## EXTRACT TO READ
- Born: ca. 10th/11th century CE

Academic background
- Influences: Abd Allah ibn Salam; Ka'b al-Ahbar; Wahb ibn Munabbih

Academic work
- Era: Classical / Medieval Islamic period
- Language: Arabic
- Main interests: Biblical Prophets, folk-religion, Qurʾanic tales, exegesis
- Notable works: Qiṣaṣ al-Anbiyāʾ (Stories of the Prophets)

= Muḥammad al-Kisāʾī =

Muḥammad ibn ʿAbd Allāh al-Kisāʾī (محمد الكسائي) (ca. 1100 CE) wrote a work on Stories of the Prophets (Qiṣaṣ al-Anbiyā). It has been characterised as "one of the best-loved versions of the prophetic tales".

## EXERCISE PROMPT
Copy everything from "Academic background" down to "of the Prophets)" in the entry on al-Kisāʾī, word for word.

Collected data entries
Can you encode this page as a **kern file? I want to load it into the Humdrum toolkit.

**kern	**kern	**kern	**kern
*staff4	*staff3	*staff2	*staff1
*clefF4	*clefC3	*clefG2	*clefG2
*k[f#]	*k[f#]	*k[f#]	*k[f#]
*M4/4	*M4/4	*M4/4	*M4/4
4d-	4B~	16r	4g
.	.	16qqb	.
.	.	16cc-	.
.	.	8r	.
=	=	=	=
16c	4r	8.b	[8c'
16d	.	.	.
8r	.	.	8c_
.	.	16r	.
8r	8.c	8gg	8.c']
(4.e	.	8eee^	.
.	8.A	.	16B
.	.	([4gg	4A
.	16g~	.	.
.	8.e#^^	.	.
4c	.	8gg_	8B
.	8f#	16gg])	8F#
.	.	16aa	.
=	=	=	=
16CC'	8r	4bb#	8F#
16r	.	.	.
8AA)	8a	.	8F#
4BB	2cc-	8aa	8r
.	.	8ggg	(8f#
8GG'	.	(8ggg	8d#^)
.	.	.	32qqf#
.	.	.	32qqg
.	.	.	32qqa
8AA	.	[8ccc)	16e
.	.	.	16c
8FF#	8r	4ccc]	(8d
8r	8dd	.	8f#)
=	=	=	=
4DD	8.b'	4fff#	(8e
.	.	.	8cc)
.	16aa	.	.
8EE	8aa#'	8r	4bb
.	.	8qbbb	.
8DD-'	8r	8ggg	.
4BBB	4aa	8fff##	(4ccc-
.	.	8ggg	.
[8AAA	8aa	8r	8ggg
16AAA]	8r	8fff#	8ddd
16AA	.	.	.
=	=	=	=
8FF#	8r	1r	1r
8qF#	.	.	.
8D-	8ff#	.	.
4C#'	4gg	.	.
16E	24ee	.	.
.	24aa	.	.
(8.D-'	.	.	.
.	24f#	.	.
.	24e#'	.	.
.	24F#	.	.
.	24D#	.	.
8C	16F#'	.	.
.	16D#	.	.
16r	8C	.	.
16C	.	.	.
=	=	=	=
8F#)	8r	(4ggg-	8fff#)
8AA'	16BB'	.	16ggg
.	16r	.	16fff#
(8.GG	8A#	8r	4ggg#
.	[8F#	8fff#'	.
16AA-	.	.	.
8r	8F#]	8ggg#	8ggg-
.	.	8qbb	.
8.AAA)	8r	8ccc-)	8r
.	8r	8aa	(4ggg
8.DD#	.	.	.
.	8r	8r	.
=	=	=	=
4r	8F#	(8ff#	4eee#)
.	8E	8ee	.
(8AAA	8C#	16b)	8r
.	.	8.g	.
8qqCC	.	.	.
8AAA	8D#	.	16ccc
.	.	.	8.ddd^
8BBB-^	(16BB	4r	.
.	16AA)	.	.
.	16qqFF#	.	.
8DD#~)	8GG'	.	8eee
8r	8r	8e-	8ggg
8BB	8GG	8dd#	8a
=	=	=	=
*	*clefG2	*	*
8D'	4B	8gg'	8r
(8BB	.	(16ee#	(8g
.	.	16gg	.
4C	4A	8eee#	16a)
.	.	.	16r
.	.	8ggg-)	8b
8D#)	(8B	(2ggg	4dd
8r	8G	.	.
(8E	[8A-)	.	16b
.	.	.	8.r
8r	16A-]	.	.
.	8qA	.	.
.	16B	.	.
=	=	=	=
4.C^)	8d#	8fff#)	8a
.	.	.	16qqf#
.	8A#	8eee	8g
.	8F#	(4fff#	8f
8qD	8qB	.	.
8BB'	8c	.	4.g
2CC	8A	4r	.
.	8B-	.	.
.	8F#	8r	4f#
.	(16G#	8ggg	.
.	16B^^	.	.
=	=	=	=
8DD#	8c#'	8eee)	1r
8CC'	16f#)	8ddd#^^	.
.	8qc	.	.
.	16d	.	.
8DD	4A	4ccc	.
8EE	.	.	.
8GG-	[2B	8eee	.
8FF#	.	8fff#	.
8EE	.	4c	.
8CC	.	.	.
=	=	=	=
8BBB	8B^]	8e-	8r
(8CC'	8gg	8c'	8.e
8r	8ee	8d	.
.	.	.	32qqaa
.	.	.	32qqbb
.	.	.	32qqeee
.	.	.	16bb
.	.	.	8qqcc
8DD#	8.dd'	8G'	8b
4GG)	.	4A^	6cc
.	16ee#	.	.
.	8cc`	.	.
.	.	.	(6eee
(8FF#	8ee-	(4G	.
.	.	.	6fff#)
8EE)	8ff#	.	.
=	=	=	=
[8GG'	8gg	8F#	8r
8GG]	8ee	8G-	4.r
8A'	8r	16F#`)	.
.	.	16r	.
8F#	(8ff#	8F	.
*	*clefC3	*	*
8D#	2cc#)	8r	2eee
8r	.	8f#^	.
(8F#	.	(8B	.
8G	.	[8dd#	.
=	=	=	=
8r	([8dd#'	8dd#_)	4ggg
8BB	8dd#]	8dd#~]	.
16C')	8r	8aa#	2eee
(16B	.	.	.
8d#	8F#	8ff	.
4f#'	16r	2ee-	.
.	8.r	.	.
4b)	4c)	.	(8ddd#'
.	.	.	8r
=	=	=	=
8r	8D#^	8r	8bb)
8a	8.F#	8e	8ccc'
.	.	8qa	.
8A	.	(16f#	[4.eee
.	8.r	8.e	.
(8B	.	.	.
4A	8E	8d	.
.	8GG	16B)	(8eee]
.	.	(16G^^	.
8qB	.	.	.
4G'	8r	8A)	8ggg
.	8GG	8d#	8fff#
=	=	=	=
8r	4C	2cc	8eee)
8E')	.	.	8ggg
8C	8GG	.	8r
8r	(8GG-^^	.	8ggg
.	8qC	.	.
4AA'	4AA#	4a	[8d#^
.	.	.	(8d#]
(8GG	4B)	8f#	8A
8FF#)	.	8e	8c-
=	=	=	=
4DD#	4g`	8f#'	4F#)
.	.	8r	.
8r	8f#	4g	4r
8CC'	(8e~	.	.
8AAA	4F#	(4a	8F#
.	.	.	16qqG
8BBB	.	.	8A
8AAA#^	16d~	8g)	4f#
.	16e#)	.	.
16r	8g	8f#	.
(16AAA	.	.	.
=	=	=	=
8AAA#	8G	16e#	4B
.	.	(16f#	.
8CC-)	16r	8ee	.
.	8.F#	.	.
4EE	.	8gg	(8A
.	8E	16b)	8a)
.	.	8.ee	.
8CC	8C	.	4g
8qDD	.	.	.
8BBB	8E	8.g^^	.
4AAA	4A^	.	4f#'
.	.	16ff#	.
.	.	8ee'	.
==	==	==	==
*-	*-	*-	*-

## EXERCISE OUTPUT
Academic background
- Influences: Abd Allah ibn Salam; Ka'b al-Ahbar; Wahb ibn Munabbih

Academic work
- Era: Classical / Medieval Islamic period
- Language: Arabic
- Main interests: Biblical Prophets, folk-religion, Qurʾanic tales, exegesis
- Notable works: Qiṣaṣ al-Anbiyāʾ (Stories of the Prophets)